I have VMs running on bare-metal instances. Each bare-metal instance is in a separate rack by design (for fault tolerance). The bandwidth is 25GbE however, the response time between the hosts is so high that I need multiple streams to consume that bandwidth.
Compared to my local on-prem lab I need many more streams to get the observed throughput close to the theoretical bandwidth of 25GbE
# iperf Streams | AWS Throughput | On-Prem Throughput |
1 | 4.8 Gbit | 21.4 Gbit |
2 | 9 Gbit | 22 Gbit |
4 | 18 Gbit | 22.5 |
8 | 23 Gbit | 23 Gbit |
1 comment on “Cross rack network latency in AWS”
As documented here: https://aws.amazon.com/blogs/aws/the-floodgates-are-open-increased-network-bandwidth-for-ec2-instances/
Multiple flows are required, effectively one per 5gbps for a link to reach higher speeds.

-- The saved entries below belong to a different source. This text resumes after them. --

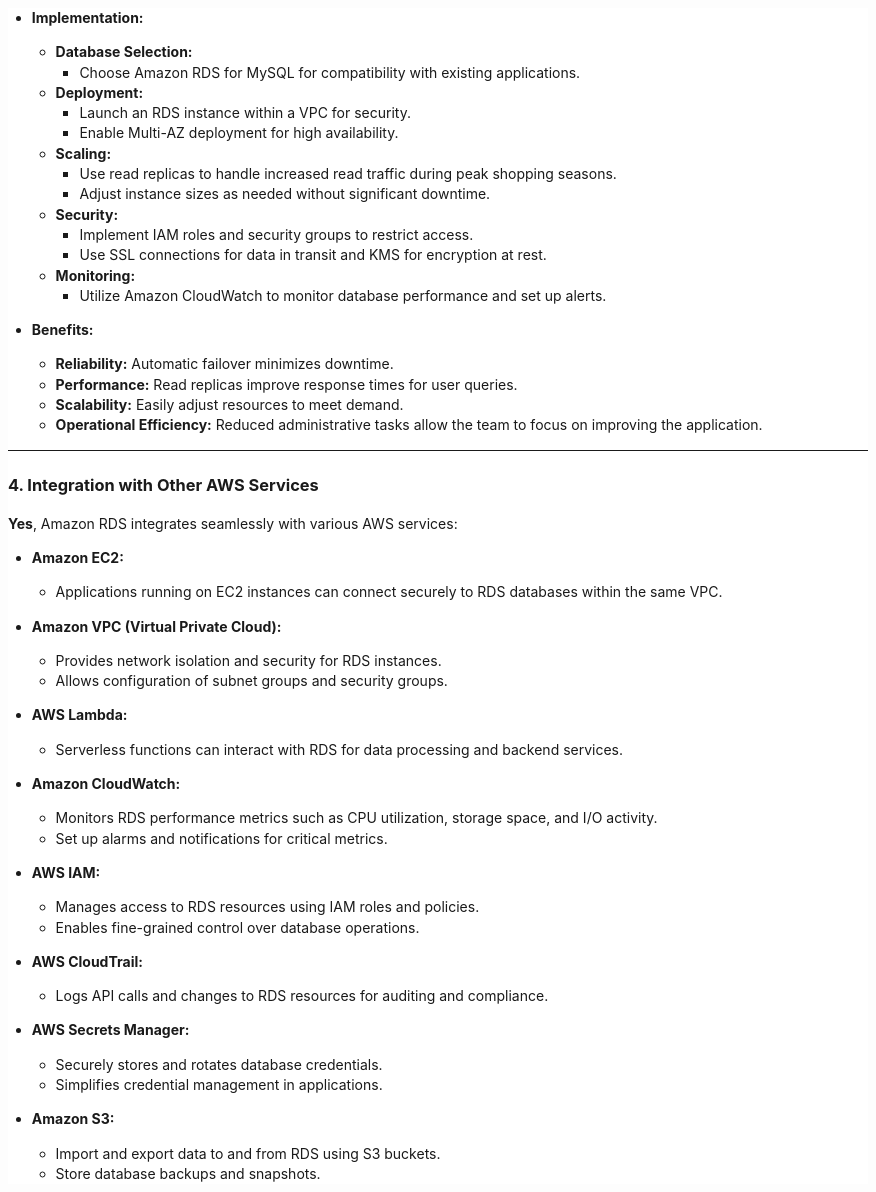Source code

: - **Implementation:**
  - **Database Selection:**
    - Choose Amazon RDS for MySQL for compatibility with existing applications.
  - **Deployment:**
    - Launch an RDS instance within a VPC for security.
    - Enable Multi-AZ deployment for high availability.
  - **Scaling:**
    - Use read replicas to handle increased read traffic during peak shopping seasons.
    - Adjust instance sizes as needed without significant downtime.
  - **Security:**
    - Implement IAM roles and security groups to restrict access.
    - Use SSL connections for data in transit and KMS for encryption at rest.
  - **Monitoring:**
    - Utilize Amazon CloudWatch to monitor database performance and set up alerts.

- **Benefits:**
  - **Reliability:** Automatic failover minimizes downtime.
  - **Performance:** Read replicas improve response times for user queries.
  - **Scalability:** Easily adjust resources to meet demand.
  - **Operational Efficiency:** Reduced administrative tasks allow the team to focus on improving the application.

---

### **4. Integration with Other AWS Services**

**Yes**, Amazon RDS integrates seamlessly with various AWS services:

- **Amazon EC2:**
  - Applications running on EC2 instances can connect securely to RDS databases within the same VPC.

- **Amazon VPC (Virtual Private Cloud):**
  - Provides network isolation and security for RDS instances.
  - Allows configuration of subnet groups and security groups.

- **AWS Lambda:**
  - Serverless functions can interact with RDS for data processing and backend services.

- **Amazon CloudWatch:**
  - Monitors RDS performance metrics such as CPU utilization, storage space, and I/O activity.
  - Set up alarms and notifications for critical metrics.

- **AWS IAM:**
  - Manages access to RDS resources using IAM roles and policies.
  - Enables fine-grained control over database operations.

- **AWS CloudTrail:**
  - Logs API calls and changes to RDS resources for auditing and compliance.

- **AWS Secrets Manager:**
  - Securely stores and rotates database credentials.
  - Simplifies credential management in applications.

- **Amazon S3:**
  - Import and export data to and from RDS using S3 buckets.
  - Store database backups and snapshots.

There may also be latency at play, but even cluster placement requires a flow per 10gbps. It’s one of those annoying gotchas that aren’t well-documented in something other than blog posts and powerpoints. In-region latency should still allow this type of scaling, not just in-AZ or in-placement-group.
But yes, it’s limited to 5gbps per flow, which is why you see the scaling you do.